## [GIVEN TASK]
Pull out every row below that contains the word "scientific".
━━ MATERIALS PROVIDED
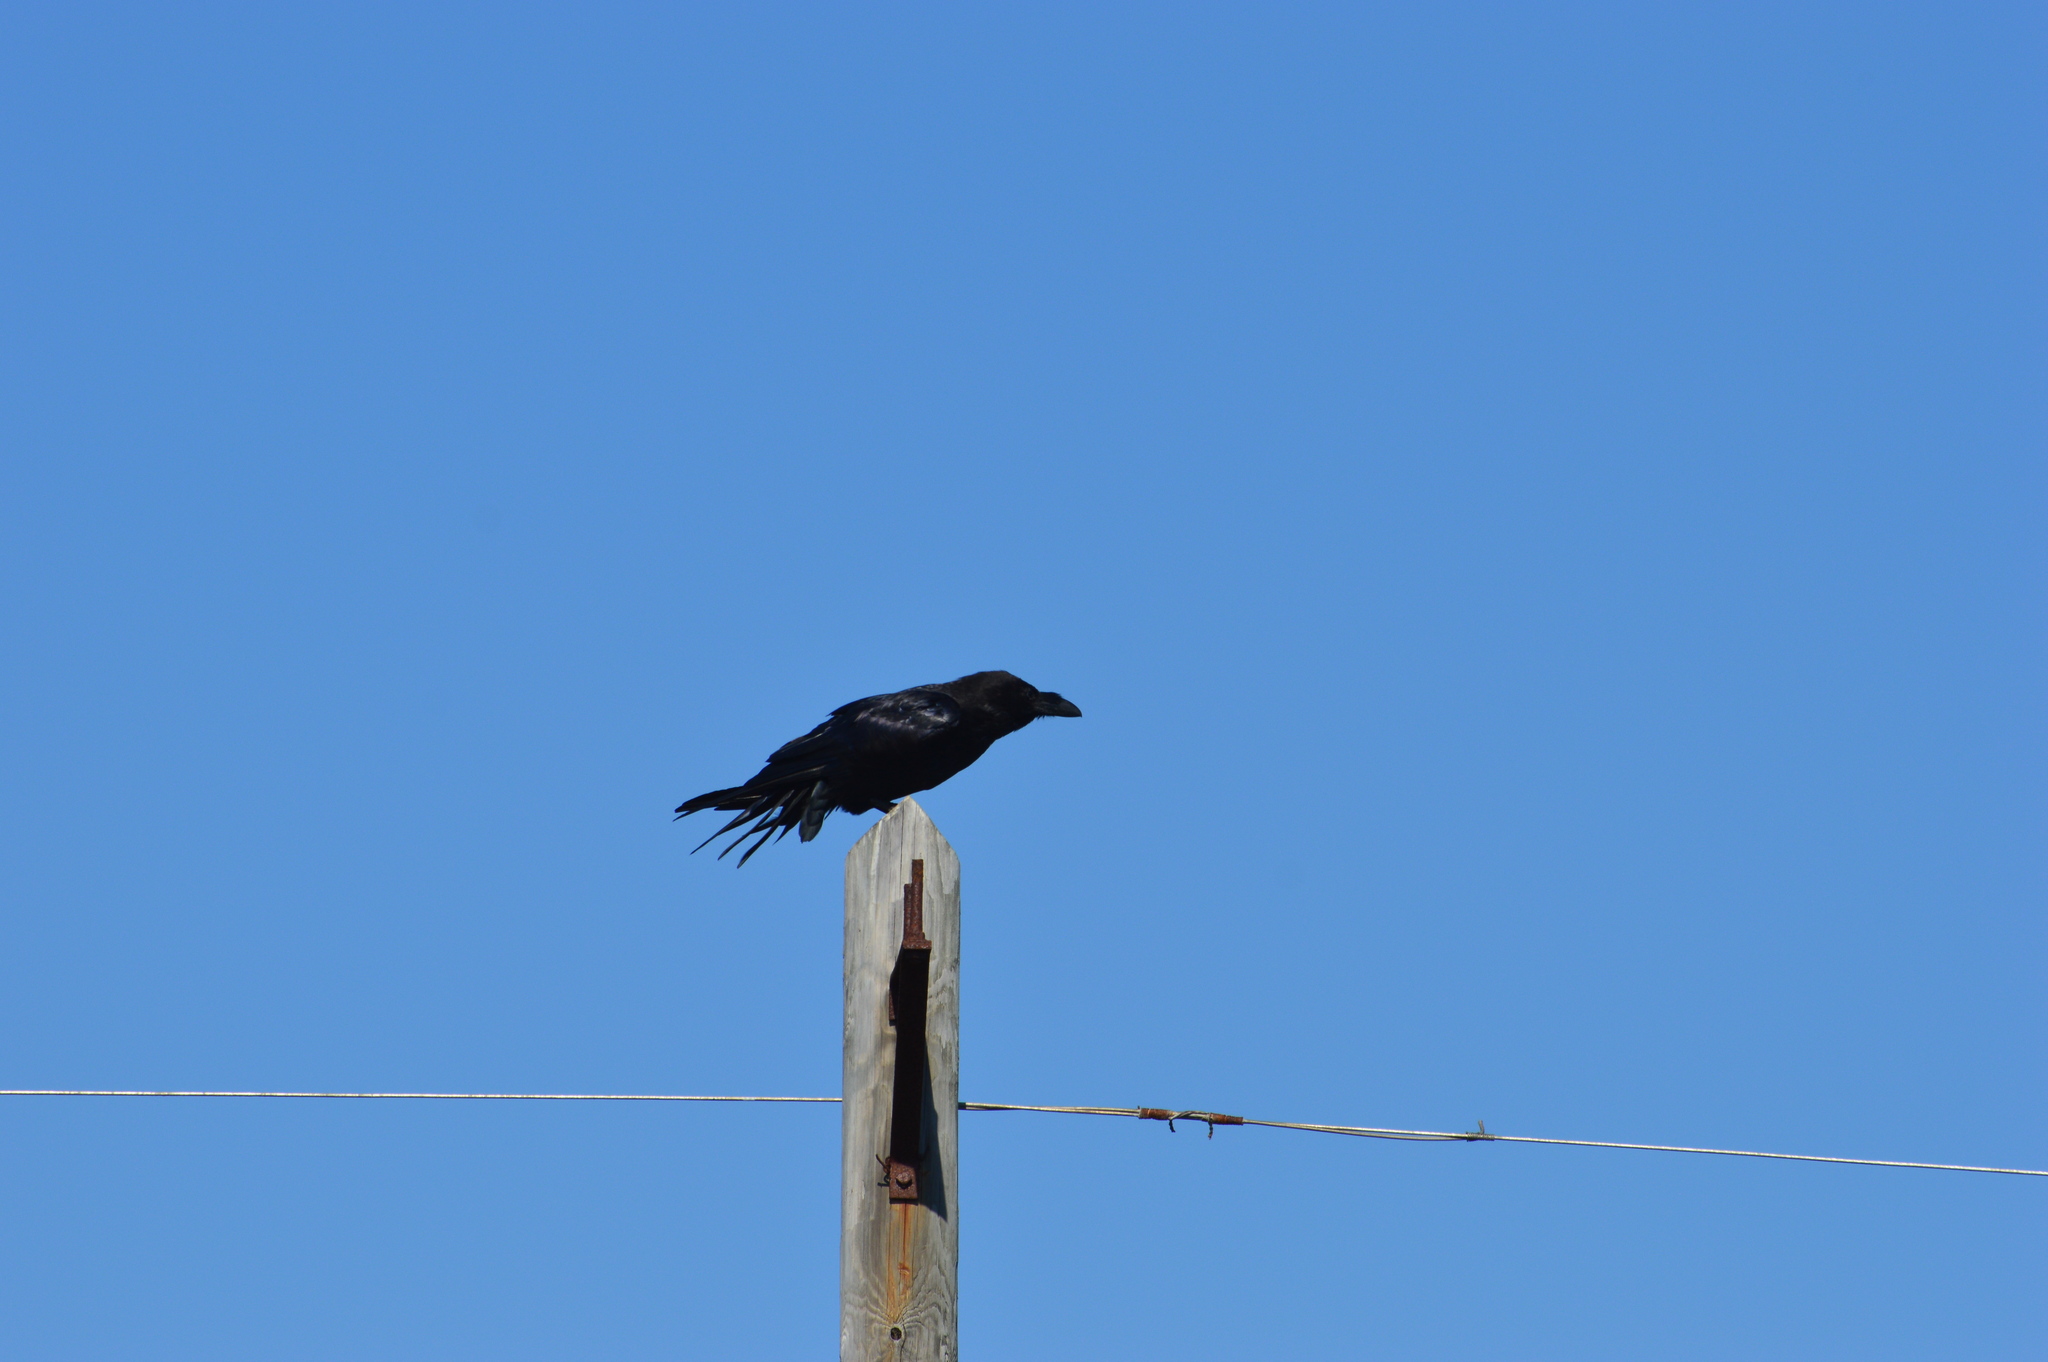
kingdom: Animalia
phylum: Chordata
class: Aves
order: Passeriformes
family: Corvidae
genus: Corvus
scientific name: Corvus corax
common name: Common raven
━━━━
━━ MATERIALS PROVIDED
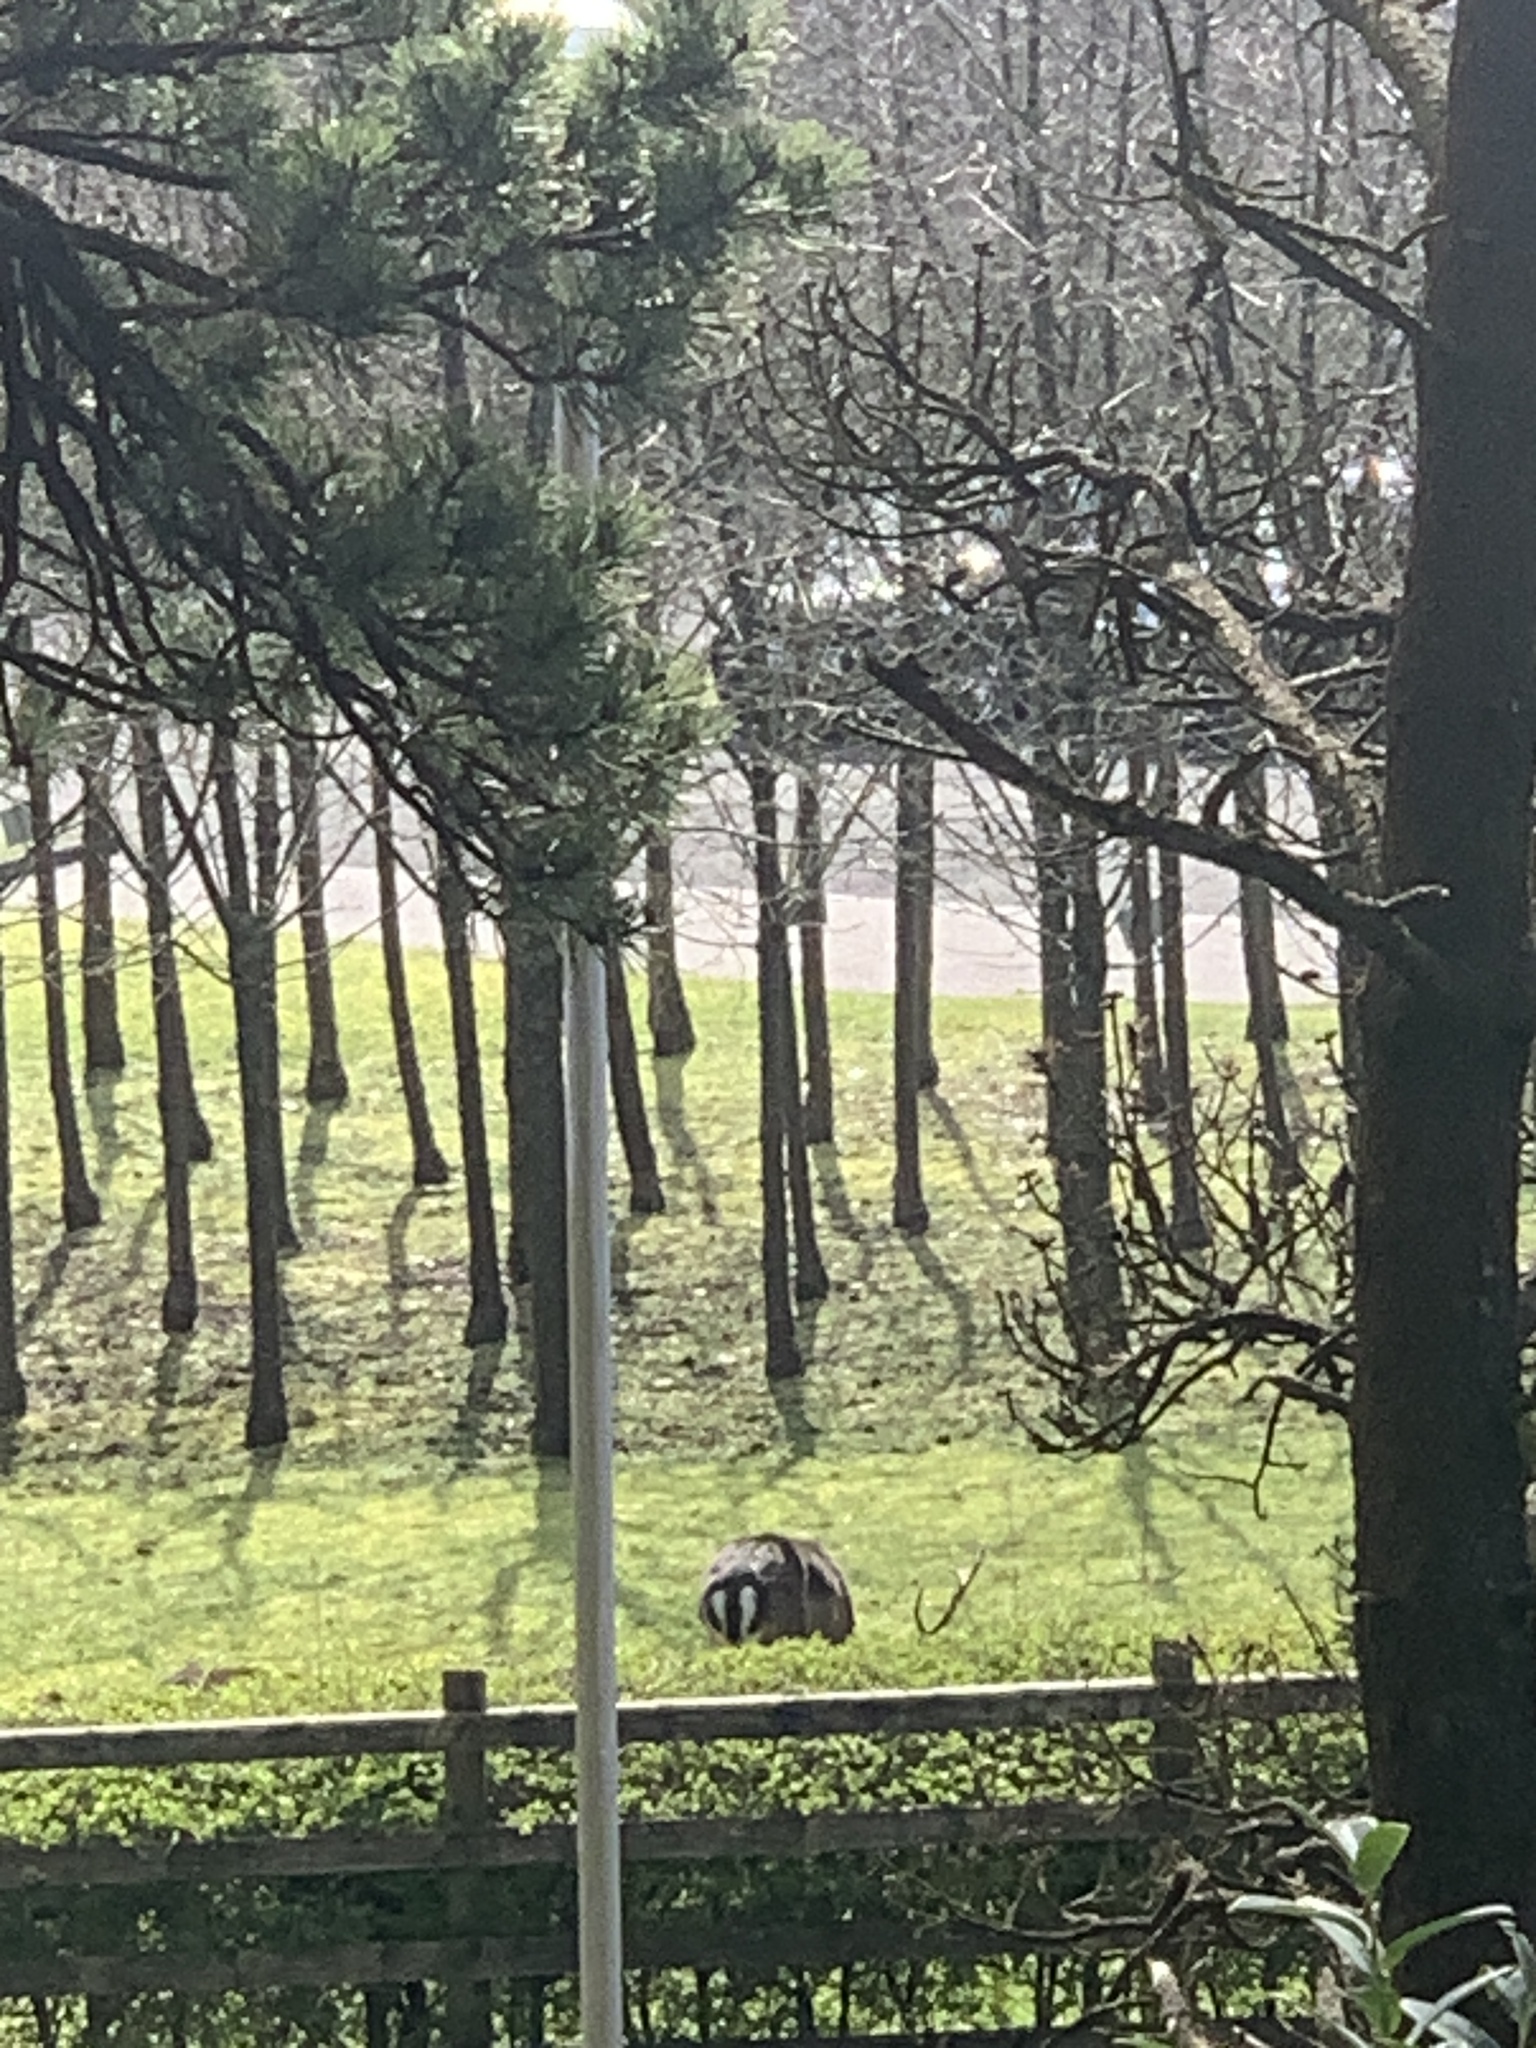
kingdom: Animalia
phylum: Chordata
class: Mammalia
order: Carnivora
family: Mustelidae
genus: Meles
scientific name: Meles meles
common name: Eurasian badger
━━━━
━━ MATERIALS PROVIDED
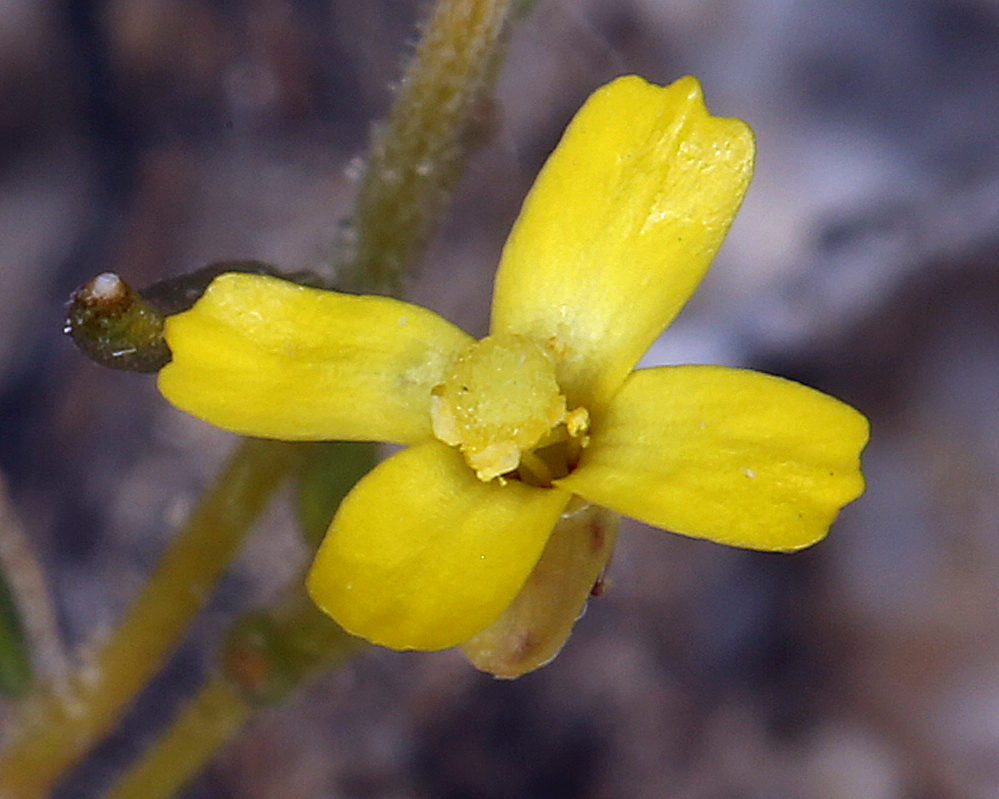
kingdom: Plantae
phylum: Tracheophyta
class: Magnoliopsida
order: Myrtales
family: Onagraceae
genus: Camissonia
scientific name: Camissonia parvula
━━━━
## [TASK RESPONSE]
scientific name: Corvus corax
scientific name: Meles meles
scientific name: Camissonia parvula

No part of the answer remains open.